Working in various mediums, the French artist and illustrator Delphine Lebourgeois draws inspiration from a range of stylistic sources. By combining both contemporary and classical, and mixing symbols and cultural references in a playful and sometimes irreverent way, there is a duality in her drawings. Lebourgeois’ multidisciplinary approach during the creative and developmental process reveal the depth of meaning in her illustrations, which on the surface present a sense of fun, play and sexuality.

By exhibiting Lebourgeois’ working drawings, Prélude will allow viewers to examine her practise, in which she uses line drawings as a form of enquiry to explore her initial ideas. Through her experimentation, Lebourgeois successfully infuses her sense of self and her understanding of feminine strength and beauty. The exhibition begins at Jealous North on Wednesday 30th January and runs until Sunday 17th February.

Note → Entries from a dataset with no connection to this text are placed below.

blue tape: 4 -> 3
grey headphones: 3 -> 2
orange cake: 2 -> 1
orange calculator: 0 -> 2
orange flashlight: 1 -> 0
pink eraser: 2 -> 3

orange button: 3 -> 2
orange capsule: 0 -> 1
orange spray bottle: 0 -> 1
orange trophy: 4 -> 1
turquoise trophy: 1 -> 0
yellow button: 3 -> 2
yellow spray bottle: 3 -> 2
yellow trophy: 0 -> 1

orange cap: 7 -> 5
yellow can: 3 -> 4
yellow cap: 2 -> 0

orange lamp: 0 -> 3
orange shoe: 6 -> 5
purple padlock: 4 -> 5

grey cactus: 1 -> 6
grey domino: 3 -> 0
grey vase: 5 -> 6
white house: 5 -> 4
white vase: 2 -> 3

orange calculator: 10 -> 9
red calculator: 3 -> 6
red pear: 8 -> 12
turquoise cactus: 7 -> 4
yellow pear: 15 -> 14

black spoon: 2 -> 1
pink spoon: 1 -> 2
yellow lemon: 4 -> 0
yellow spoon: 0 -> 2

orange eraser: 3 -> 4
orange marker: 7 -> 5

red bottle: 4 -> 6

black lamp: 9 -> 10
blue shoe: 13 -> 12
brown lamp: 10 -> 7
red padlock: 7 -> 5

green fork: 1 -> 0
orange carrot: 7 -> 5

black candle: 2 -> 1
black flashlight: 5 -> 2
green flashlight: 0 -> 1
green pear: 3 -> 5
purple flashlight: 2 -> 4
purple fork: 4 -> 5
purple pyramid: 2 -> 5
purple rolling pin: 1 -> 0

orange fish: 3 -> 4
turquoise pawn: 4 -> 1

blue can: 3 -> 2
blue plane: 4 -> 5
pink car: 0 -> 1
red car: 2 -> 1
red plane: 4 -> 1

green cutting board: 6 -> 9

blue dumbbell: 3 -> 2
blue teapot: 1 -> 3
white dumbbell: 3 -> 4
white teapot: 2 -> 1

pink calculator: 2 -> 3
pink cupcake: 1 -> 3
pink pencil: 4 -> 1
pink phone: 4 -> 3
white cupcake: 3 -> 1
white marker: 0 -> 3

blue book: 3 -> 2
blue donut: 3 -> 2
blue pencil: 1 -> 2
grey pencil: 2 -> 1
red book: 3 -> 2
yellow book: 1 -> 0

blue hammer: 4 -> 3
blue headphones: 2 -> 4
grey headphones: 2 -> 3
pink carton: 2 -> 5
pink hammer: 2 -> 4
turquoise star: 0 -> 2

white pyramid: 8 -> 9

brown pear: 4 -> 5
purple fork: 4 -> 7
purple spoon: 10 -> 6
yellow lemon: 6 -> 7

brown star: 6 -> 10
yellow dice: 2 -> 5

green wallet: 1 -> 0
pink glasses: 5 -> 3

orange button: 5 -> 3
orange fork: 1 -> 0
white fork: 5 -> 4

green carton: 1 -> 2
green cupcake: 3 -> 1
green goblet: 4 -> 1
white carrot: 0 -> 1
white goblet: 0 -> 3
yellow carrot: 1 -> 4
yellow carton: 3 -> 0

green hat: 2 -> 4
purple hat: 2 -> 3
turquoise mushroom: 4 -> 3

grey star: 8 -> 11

Delphine Lebourgeois studied Fine Art in Lyon then went on to complete a Masters in Illustration at Central St Martins in 2005. Lebourgeois works in various mediums including digital, collage, pencil, pen, ink, watercolour and screenprint but her working process always starts with an initial collage of found elements. Her most recent work draws from various stylistic sources (ranging from Bocelli to comics) mixing symbols and cultural references in a playful and sometimes irreverent way. In 2014, Lebourgeois created a whole series of original drawings on the power of crowds “The Girl has a Gun” that was launched at the Other Art Fair in October 2014: "My aim is to tell stories via precise scenarios that explore the realm of power relations whilst questioning Illustrative and Fine Art traditions" Her latest collections "Heroes and Villains" and "Funny Games" delve deeper into the theme and question the part society plays towards its youth. They look into the fragility of innocence, the need for protection, and how young people in their desperate search to belong can sometime turn to an extreme form of comfort. Through varied scenarios reminiscent of childhood' games, Lebourgeois tells stories about vulnerability and disillusion, but also – like an antidote - rebellion and empowerment.